BEGIN Extract to read

Variance of beta

FIRST DRAFT! PLEASE LET ME KNOW IF YOU FIND ANY MISTAKES!

The purpose of this document is to help you develop intuition about the variance of the estimated regression coefficients:

\[ \text{Var}(\boldsymbol{\hat{\beta}}) = \sigma^2 (\textbf{X}'\textbf{X})^{-1} \] The first term is the error variance of the regression: \(\text{Var} (\boldsymbol{u})\). The second term is the inverse of the product of the independent variable matrix with itself (including the first column of ones). Why is the formula like this?

Bivariate case

We can begin by looking at the variance of the coefficient estimator in the bivariate case. This will help to get the right intuition. Consider the model:

\[ y_i = \beta_0 + \beta_1x_{1i} + u_i \] The variance of \(\hat{\beta}_1\) is:

\[ \text{Var} (\hat{\beta}_1) = \frac{\sigma^2}{\sum_{i=1}^N (x_{1i} - \bar{x}_1)^2} \] Thus, the variance of the estimator for \(\beta_1\) is the error variance of the model (the variance of the individual errors, \(u_i\)) divided by the sum of the squared deviations of the independent variable from its own mean. This means that the variance of \(\hat{\beta}_1\) is determined by three things:

How much variance in \(y_i\) is left over after accounting for its shared variance with \(x_{1i}\). The more error variance in the model, the more uncertainty there is in the relationship between \(x_{1i}\) and \(y_i\). One way to think about this is that there is a larger “noise to signal” ratio, which makes it harder to “see” how the two variables are related, because there is less information in the data.
The variance of the independent variable, \(x_{1i}\) (the denominator is the variance of \(x_{1i}\) multiplied by \(N-1\)). The larger the variance in the independent variable, all else equal, the smaller the uncertainty in our estimate of \(\beta_1\). Why? There are at least two intuitions here. First, the larger the “spread” in \(x_{1i}\), the easier it is to trace out its relationship with \(y_i\). You can see this in the figure below. Second, we can think about our regression as a “variance decomposition”: we are dividing the variance of \(y_i\) into two components: a systematic component (associated with \(x_{1i}\)) and a random or stochastic component (associated with \(u_i\)). The more variance there is in \(x_{1i}\), the larger the proportion of variance in \(y_i\) that is systematic as opposed to random, and the lower the uncertainty in our estimator.

Finally, notice that the denominator gets larger as the sample size increases (the denominator is the variance in our independent variable multiplied by \(N-1\)). This means that increasing the sample size increases the denominator and, in turn, reduces the variance in \(\hat{\beta}_1\). This is exactly what we should expect: the more observations we have, the more information we have about the relationship of the independent to the dependent variable, and the lower the variance in our estimator.

Extending to multiple regression

Let’s extend this to multiple regression. Notice that the form of the variance of \(\boldsymbol{\hat{\beta}}\) is very similar to the formula for the variance of the coefficient in the bivariate case:

\[ \text{Var}(\boldsymbol{\hat{\beta}}) = \sigma^2 (\textbf{X}'\textbf{X})^{-1} \]

In the bivariate case, we divide the error variance by the sum of squared deviations of the one independent variable from its mean (that is, the variance of this variable multiplied by the sample size minus 1).

END Extract to read
BEGIN Dataset rows

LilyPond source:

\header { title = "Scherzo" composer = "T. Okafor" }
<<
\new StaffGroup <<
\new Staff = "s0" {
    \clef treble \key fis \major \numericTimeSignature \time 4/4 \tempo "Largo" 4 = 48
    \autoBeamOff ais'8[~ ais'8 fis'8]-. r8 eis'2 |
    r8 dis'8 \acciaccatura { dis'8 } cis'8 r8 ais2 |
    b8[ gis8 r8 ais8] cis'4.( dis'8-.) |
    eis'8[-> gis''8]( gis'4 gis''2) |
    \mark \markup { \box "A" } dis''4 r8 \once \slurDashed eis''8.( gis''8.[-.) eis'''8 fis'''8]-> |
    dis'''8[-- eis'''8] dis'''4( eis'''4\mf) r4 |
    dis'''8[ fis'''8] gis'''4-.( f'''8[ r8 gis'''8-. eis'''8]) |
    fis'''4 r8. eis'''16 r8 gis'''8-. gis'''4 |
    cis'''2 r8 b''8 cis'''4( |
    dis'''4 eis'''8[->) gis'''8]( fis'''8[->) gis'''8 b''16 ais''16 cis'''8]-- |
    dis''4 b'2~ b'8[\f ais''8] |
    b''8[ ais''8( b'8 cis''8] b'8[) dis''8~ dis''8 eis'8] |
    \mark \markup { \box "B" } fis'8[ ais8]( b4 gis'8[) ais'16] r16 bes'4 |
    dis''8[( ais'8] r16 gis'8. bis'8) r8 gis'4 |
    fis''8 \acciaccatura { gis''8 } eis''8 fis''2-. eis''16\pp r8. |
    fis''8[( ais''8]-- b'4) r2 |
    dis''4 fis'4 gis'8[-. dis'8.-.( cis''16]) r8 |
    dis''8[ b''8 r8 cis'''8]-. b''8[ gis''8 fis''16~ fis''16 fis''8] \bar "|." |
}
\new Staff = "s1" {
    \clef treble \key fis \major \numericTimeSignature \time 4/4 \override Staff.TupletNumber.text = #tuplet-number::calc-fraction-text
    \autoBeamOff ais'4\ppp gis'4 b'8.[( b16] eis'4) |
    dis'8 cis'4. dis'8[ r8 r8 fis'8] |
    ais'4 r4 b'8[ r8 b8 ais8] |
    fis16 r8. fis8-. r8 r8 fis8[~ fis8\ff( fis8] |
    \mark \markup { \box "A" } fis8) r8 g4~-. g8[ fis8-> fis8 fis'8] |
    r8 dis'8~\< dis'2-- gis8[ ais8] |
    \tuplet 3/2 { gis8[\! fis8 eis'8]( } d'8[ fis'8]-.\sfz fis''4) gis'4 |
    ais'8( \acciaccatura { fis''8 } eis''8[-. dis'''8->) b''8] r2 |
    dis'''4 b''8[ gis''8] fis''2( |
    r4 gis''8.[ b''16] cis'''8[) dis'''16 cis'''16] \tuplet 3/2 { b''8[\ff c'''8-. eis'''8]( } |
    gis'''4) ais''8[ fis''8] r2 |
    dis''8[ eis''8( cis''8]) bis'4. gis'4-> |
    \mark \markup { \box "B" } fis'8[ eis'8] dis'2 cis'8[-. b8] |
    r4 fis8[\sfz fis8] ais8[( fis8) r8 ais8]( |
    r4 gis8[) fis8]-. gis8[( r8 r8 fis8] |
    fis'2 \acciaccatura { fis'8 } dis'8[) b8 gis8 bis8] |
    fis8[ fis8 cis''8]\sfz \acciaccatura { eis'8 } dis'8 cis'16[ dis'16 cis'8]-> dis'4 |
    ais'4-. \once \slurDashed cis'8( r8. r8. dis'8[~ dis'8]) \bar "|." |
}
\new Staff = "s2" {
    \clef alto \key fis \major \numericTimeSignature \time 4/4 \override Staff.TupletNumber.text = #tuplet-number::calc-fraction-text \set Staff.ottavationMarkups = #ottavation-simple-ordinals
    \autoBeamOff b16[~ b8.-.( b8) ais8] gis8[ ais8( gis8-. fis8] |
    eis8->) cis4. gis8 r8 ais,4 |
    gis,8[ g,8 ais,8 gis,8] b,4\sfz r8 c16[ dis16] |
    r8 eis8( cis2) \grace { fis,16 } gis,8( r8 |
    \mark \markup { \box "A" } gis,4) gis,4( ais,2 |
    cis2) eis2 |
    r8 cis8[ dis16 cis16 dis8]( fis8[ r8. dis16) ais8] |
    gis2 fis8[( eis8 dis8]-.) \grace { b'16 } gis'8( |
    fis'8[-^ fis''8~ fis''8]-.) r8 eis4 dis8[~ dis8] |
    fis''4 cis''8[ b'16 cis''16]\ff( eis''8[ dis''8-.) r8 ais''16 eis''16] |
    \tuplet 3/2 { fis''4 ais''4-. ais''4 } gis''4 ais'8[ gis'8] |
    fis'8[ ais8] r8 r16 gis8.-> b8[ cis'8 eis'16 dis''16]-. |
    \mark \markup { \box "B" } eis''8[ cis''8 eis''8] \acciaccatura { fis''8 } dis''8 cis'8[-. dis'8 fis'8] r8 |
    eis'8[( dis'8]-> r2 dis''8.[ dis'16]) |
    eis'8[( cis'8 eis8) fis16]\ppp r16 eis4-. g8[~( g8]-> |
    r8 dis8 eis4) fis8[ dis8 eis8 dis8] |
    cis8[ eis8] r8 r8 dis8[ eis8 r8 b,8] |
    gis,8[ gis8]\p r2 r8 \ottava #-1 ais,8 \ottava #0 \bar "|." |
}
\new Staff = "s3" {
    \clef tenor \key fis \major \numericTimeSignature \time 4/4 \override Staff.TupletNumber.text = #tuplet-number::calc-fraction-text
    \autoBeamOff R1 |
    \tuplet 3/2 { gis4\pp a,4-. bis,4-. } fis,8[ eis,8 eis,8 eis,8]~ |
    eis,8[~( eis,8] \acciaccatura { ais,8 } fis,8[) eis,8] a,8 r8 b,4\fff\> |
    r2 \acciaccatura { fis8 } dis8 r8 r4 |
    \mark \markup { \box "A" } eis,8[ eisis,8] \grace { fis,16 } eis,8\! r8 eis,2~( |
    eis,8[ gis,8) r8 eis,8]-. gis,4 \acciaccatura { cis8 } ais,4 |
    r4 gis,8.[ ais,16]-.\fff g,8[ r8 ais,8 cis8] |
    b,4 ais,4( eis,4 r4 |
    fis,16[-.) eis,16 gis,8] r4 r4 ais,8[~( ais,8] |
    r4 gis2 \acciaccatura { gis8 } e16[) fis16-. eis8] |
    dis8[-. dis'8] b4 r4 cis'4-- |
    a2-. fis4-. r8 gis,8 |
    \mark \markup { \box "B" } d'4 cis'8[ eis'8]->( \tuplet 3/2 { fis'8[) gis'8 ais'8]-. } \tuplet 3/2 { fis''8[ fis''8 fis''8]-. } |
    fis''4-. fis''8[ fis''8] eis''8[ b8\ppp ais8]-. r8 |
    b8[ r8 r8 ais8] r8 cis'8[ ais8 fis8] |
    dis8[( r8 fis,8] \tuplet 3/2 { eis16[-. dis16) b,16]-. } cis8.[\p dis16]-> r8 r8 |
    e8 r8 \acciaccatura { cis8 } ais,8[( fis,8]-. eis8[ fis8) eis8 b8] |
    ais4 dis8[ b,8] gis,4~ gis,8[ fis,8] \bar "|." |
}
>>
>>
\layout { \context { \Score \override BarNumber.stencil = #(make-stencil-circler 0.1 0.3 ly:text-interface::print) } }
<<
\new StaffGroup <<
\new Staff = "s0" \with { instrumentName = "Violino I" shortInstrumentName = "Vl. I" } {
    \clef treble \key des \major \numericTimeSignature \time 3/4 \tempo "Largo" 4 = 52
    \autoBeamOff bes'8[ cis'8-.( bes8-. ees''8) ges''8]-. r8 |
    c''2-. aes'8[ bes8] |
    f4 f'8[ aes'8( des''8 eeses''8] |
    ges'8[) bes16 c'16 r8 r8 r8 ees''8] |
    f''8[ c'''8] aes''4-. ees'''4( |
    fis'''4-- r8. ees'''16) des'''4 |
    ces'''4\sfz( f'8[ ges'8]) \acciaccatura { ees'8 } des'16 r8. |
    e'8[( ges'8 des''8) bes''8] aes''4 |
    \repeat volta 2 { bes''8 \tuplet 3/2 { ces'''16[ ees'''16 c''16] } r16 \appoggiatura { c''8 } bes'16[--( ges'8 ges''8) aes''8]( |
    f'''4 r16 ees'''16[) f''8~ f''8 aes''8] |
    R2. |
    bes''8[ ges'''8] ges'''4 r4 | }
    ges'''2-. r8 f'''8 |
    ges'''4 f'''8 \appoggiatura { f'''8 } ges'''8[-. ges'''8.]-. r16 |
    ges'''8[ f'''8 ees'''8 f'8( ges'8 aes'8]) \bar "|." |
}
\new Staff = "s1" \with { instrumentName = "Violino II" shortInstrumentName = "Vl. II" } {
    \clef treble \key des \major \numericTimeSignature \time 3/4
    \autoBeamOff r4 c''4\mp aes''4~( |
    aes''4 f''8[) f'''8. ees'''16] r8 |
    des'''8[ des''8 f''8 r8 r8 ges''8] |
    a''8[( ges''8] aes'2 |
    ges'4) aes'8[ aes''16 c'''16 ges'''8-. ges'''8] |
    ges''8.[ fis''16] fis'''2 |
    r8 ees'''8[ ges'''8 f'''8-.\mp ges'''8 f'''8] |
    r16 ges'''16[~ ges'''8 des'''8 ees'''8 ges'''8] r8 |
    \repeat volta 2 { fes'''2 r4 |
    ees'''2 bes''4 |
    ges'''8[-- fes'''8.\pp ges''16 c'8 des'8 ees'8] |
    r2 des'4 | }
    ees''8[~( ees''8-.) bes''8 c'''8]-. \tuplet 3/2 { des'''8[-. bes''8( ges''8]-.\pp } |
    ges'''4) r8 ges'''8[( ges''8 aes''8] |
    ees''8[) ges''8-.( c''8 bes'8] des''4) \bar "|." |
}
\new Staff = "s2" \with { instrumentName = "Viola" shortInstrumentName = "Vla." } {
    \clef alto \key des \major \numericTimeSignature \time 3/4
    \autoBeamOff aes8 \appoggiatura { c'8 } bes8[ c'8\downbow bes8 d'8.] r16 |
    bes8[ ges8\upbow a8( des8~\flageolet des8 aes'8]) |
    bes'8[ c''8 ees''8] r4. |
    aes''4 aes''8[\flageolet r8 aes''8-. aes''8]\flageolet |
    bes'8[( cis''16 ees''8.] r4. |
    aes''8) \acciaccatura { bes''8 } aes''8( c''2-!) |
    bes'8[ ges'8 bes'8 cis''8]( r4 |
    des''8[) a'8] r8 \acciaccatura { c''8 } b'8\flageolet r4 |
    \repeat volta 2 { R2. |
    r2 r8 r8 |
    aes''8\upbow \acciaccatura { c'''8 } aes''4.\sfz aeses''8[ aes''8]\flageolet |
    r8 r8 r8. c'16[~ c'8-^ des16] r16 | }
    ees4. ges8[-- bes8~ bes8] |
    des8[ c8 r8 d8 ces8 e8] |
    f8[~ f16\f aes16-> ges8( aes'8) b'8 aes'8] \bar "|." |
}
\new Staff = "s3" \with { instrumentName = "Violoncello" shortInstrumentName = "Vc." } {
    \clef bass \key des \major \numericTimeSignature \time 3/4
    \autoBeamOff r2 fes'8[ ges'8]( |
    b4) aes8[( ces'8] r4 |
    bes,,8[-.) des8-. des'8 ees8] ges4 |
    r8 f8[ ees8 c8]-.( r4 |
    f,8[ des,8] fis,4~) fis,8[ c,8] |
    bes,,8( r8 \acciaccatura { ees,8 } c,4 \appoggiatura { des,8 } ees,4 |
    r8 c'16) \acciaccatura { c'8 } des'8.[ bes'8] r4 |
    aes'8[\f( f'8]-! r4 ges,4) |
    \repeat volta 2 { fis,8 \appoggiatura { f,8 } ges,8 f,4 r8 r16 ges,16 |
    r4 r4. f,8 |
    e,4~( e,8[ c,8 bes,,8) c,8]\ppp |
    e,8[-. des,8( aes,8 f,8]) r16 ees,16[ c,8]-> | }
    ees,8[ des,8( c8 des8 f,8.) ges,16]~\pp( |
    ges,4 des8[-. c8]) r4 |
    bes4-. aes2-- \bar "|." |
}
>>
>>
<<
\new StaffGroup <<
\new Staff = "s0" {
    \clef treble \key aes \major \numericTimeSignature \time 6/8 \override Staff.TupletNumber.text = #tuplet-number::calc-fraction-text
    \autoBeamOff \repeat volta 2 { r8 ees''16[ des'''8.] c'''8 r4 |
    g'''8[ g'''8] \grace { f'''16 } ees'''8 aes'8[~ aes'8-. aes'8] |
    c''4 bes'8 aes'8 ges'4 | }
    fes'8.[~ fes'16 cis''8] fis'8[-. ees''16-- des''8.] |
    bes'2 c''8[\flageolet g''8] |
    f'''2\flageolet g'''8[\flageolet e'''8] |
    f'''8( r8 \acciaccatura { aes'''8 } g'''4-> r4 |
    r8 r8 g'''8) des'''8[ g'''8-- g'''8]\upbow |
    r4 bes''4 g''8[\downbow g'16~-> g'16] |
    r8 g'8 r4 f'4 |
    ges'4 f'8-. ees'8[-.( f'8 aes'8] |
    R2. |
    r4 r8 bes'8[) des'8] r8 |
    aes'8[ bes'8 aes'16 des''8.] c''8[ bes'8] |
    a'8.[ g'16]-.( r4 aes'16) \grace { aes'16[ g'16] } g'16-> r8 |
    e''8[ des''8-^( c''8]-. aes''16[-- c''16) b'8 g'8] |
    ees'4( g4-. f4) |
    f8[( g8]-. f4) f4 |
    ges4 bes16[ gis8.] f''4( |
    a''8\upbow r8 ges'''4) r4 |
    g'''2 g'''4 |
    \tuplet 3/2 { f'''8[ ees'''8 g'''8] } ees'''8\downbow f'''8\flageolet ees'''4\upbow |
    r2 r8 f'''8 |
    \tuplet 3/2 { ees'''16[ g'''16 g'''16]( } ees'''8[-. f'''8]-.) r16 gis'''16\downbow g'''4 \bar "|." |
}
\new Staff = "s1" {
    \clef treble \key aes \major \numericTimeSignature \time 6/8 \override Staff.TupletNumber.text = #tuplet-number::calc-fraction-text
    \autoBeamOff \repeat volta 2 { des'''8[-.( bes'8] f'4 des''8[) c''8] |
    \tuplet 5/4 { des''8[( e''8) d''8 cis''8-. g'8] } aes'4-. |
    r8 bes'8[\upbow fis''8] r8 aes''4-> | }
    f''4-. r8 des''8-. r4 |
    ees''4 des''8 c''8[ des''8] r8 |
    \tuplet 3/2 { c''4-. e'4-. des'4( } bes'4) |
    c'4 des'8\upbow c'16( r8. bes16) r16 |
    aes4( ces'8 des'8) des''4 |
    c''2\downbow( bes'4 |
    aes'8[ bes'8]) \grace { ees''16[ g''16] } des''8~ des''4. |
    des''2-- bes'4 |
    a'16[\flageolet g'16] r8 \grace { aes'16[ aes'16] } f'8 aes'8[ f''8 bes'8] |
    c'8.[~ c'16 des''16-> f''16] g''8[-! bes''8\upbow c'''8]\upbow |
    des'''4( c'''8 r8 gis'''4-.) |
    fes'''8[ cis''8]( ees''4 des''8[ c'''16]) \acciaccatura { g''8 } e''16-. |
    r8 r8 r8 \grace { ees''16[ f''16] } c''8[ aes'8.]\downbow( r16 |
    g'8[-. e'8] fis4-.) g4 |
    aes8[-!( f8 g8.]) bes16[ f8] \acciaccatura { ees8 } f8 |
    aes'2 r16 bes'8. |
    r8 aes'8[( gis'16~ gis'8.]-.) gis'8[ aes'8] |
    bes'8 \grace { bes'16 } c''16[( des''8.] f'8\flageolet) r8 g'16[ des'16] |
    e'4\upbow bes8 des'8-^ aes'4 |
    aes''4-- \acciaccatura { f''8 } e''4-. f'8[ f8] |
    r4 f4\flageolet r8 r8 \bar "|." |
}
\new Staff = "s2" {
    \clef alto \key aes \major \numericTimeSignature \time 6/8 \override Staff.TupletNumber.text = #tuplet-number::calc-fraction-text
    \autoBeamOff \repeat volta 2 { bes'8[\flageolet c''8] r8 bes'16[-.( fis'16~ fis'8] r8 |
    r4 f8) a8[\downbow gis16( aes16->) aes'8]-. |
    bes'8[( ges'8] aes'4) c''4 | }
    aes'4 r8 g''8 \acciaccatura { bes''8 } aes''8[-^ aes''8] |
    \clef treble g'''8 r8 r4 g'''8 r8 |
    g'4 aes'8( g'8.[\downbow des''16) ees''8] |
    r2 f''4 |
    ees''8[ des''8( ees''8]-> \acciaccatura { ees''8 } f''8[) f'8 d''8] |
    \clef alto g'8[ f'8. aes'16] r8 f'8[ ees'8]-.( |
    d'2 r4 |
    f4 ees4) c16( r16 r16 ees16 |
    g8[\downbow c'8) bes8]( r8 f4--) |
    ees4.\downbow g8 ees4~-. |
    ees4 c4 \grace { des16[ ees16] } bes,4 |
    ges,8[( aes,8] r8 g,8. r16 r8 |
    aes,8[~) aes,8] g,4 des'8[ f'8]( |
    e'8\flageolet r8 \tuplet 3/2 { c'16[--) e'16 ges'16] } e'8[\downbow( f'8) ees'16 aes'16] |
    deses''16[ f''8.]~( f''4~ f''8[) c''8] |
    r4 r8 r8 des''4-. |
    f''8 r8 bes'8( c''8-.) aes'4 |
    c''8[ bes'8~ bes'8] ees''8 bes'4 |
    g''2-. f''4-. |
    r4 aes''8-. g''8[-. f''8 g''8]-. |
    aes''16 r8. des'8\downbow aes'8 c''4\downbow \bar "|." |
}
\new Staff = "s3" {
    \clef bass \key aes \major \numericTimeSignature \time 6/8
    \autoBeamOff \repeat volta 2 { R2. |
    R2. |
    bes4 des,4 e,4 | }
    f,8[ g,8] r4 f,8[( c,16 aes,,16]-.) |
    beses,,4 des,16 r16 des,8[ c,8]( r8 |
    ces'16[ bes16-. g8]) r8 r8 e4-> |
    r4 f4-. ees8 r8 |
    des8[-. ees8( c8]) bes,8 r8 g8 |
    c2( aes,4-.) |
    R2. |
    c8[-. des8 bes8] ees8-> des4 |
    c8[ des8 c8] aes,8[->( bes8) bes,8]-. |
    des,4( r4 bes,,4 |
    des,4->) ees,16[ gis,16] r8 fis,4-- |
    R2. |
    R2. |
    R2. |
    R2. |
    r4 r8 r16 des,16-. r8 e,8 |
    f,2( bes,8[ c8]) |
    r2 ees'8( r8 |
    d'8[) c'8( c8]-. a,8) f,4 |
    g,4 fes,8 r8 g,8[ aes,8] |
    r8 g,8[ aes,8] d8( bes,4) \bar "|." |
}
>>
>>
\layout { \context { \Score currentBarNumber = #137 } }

END Dataset rows

◆ **Objectives**
**a)** According to the page on the variance of regression coefficients, which three things determine the variance of \(\hat{\beta}_1\) in the bivariate case?
**b)** Continue the page on the variance of regression coefficients, starting after its last sentence.
The stored rows have no part in any of this.

◆ **Expected responses**
**a)**
1. The error variance of the model: how much variance in \(y_i\) is left over after accounting for its shared variance with \(x_{1i}\).
2. The variance of the independent variable, \(x_{1i}\).
3. The sample size, \(N\).

**b)**
In the multivariate case, we multiply the error variance by the inverse of the product of the independent variable matrix with itself. Multiplying by the inverse of a matrix is kind of like dividing by the matrix, so this is similar to dividing the error variance by a function of the independent variables, just like in the bivariate case.

And the matrix product of the independent variable matrix with itself is related to the covariance matrix for the independent variables multiplied by \(N-1\), so this is also like the bivariate case where we divide by the variance of the independent variable. (If the independent variables have a population mean of 0, then \(\textbf{X}'\textbf{X}\) minus the row and column for the intercept just is the estimated covariance matrix for the independent variables multiplied by \(N-1\). To see this for yourself, replace the \(N\) parameter in the code below to a very large number and compare cov(X) to (1/(N-1))*t(X)%*%X).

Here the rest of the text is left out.